**Excerpted text:**
######

Um... Isn't that the very definition of a man-in-the-middle attack?
Good point.
It's not an attack but it is definitely man-in-the-middle. A server proxy could make good architectural sense, for example when the SSL proxy is a load balancer in front of a server farm. As the client, you can validate that the load balancer is what its certificate claims it to be, say www.foo.com.
What is privately architected beyond that, you don't know, and really shouldn't care.
Just think of the whole thing as one big metaserver whose identity has been established, and not much else. That's all you can assume anyway, right?
Note that the proxy can only succeed at representing itself as having the expected identity because it has been configured with the private key corresponding to that certificate and its identity. In other words, no random person can set up this man-in-the-middle. It opens no more of a vector for attack than root access to a plain old webserver would confer.
In fact, for those who advocate functional separation as a way to improve security, it has the same advantages that a firewall appliance has over managing a firewall local to each server. The firewall is not made vulnerable by defects in server software, and vice versa.
Great. This should be a very nice market in which several competent manufacturers could compete.

######

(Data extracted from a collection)
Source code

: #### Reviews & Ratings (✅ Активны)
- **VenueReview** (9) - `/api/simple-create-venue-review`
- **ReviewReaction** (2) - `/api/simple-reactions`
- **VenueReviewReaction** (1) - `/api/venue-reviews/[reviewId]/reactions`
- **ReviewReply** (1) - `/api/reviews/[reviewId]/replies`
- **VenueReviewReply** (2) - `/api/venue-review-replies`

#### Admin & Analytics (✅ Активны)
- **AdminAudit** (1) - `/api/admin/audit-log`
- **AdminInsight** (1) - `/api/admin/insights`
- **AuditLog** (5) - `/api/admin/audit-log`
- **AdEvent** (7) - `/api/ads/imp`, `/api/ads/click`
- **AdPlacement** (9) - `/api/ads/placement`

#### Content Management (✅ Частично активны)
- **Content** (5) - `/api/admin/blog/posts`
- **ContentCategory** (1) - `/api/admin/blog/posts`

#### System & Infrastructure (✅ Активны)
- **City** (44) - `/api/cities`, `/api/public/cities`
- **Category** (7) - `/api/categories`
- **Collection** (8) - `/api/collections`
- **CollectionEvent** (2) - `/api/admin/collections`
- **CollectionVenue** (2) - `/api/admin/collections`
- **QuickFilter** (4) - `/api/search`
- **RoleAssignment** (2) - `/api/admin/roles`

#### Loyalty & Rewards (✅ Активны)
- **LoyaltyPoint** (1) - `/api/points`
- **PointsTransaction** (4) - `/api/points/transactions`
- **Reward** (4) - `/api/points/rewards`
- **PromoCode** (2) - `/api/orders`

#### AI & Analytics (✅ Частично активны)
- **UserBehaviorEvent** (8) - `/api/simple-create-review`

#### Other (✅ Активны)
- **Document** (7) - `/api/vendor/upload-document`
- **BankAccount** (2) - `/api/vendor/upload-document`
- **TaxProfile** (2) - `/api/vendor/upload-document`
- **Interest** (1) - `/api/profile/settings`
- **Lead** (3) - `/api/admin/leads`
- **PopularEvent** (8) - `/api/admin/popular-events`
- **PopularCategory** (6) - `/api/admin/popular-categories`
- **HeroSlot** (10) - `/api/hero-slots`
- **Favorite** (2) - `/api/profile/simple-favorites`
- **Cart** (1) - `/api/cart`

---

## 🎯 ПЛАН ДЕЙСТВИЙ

######

**Exercise set:**
[1] In the excerpt about SSL proxies, what example is given of a server proxy that makes good architectural sense?
[2] Can you substitute "submit-document" for "upload-document" in the records, from the line with "#### Loyalty & Rewards (✅ Активны)" up to and including the last line of the records, and give back only those lines?
The text and the records are unrelated to each other.

**Task responses:**
[1] An SSL proxy that is a load balancer in front of a server farm.

[2]
#### Loyalty & Rewards (✅ Активны)
- **LoyaltyPoint** (1) - `/api/points`
- **PointsTransaction** (4) - `/api/points/transactions`
- **Reward** (4) - `/api/points/rewards`
- **PromoCode** (2) - `/api/orders`

#### AI & Analytics (✅ Частично активны)
- **UserBehaviorEvent** (8) - `/api/simple-create-review`

#### Other (✅ Активны)
- **Document** (7) - `/api/vendor/submit-document`
- **BankAccount** (2) - `/api/vendor/submit-document`
- **TaxProfile** (2) - `/api/vendor/submit-document`
- **Interest** (1) - `/api/profile/settings`
- **Lead** (3) - `/api/admin/leads`
- **PopularEvent** (8) - `/api/admin/popular-events`
- **PopularCategory** (6) - `/api/admin/popular-categories`
- **HeroSlot** (10) - `/api/hero-slots`
- **Favorite** (2) - `/api/profile/simple-favorites`
- **Cart** (1) - `/api/cart`

---

## 🎯 ПЛАН ДЕЙСТВИЙ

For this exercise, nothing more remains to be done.